### Problem statement
Return the entries exactly as they appear.

● ● ● ● ●

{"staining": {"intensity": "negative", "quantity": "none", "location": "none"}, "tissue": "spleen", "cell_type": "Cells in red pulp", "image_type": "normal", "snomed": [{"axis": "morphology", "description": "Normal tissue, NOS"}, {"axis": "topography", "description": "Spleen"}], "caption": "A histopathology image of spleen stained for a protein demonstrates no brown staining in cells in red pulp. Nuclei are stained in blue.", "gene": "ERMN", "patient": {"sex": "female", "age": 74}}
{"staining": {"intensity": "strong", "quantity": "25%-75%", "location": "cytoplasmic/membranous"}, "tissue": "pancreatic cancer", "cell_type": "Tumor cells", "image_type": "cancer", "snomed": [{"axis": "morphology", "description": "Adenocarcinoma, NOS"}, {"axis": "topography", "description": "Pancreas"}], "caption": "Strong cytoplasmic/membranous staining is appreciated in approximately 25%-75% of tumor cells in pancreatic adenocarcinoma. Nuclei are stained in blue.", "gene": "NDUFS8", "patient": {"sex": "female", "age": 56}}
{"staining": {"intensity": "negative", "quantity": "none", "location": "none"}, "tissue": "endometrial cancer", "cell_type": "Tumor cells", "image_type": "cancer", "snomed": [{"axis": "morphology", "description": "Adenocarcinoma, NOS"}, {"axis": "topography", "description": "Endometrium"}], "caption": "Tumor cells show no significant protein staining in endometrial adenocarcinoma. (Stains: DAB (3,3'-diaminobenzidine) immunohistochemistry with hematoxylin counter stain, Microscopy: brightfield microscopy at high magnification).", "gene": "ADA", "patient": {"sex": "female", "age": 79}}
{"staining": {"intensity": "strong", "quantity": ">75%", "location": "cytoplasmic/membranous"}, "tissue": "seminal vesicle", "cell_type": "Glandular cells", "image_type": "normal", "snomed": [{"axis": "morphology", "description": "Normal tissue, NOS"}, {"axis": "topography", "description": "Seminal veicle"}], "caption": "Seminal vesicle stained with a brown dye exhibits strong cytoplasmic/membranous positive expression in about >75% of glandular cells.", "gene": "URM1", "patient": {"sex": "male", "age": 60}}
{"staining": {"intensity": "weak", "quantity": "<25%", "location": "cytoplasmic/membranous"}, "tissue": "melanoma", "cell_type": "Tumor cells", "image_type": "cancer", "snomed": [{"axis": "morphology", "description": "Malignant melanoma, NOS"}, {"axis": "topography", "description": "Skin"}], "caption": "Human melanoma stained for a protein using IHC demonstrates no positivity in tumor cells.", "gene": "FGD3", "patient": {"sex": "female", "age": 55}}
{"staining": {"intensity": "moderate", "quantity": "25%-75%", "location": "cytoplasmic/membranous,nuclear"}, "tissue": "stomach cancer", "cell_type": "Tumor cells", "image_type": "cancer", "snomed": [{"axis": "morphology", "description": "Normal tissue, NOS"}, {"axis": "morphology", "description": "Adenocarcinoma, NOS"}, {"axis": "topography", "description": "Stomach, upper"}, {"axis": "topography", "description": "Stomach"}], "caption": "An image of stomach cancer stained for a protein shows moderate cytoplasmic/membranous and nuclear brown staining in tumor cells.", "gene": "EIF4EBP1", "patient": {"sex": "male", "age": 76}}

● ● ● ● ●

### Task solution
{"staining": {"intensity": "negative", "quantity": "none", "location": "none"}, "tissue": "spleen", "cell_type": "Cells in red pulp", "image_type": "normal", "snomed": [{"axis": "morphology", "description": "Normal tissue, NOS"}, {"axis": "topography", "description": "Spleen"}], "caption": "A histopathology image of spleen stained for a protein demonstrates no brown staining in cells in red pulp. Nuclei are stained in blue.", "gene": "ERMN", "patient": {"sex": "female", "age": 74}}
{"staining": {"intensity": "strong", "quantity": "25%-75%", "location": "cytoplasmic/membranous"}, "tissue": "pancreatic cancer", "cell_type": "Tumor cells", "image_type": "cancer", "snomed": [{"axis": "morphology", "description": "Adenocarcinoma, NOS"}, {"axis": "topography", "description": "Pancreas"}], "caption": "Strong cytoplasmic/membranous staining is appreciated in approximately 25%-75% of tumor cells in pancreatic adenocarcinoma. Nuclei are stained in blue.", "gene": "NDUFS8", "patient": {"sex": "female", "age": 56}}
{"staining": {"intensity": "negative", "quantity": "none", "location": "none"}, "tissue": "endometrial cancer", "cell_type": "Tumor cells", "image_type": "cancer", "snomed": [{"axis": "morphology", "description": "Adenocarcinoma, NOS"}, {"axis": "topography", "description": "Endometrium"}], "caption": "Tumor cells show no significant protein staining in endometrial adenocarcinoma. (Stains: DAB (3,3'-diaminobenzidine) immunohistochemistry with hematoxylin counter stain, Microscopy: brightfield microscopy at high magnification).", "gene": "ADA", "patient": {"sex": "female", "age": 79}}
{"staining": {"intensity": "strong", "quantity": ">75%", "location": "cytoplasmic/membranous"}, "tissue": "seminal vesicle", "cell_type": "Glandular cells", "image_type": "normal", "snomed": [{"axis": "morphology", "description": "Normal tissue, NOS"}, {"axis": "topography", "description": "Seminal veicle"}], "caption": "Seminal vesicle stained with a brown dye exhibits strong cytoplasmic/membranous positive expression in about >75% of glandular cells.", "gene": "URM1", "patient": {"sex": "male", "age": 60}}
{"staining": {"intensity": "weak", "quantity": "<25%", "location": "cytoplasmic/membranous"}, "tissue": "melanoma", "cell_type": "Tumor cells", "image_type": "cancer", "snomed": [{"axis": "morphology", "description": "Malignant melanoma, NOS"}, {"axis": "topography", "description": "Skin"}], "caption": "Human melanoma stained for a protein using IHC demonstrates no positivity in tumor cells.", "gene": "FGD3", "patient": {"sex": "female", "age": 55}}
{"staining": {"intensity": "moderate", "quantity": "25%-75%", "location": "cytoplasmic/membranous,nuclear"}, "tissue": "stomach cancer", "cell_type": "Tumor cells", "image_type": "cancer", "snomed": [{"axis": "morphology", "description": "Normal tissue, NOS"}, {"axis": "morphology", "description": "Adenocarcinoma, NOS"}, {"axis": "topography", "description": "Stomach, upper"}, {"axis": "topography", "description": "Stomach"}], "caption": "An image of stomach cancer stained for a protein shows moderate cytoplasmic/membranous and nuclear brown staining in tumor cells.", "gene": "EIF4EBP1", "patient": {"sex": "male", "age": 76}}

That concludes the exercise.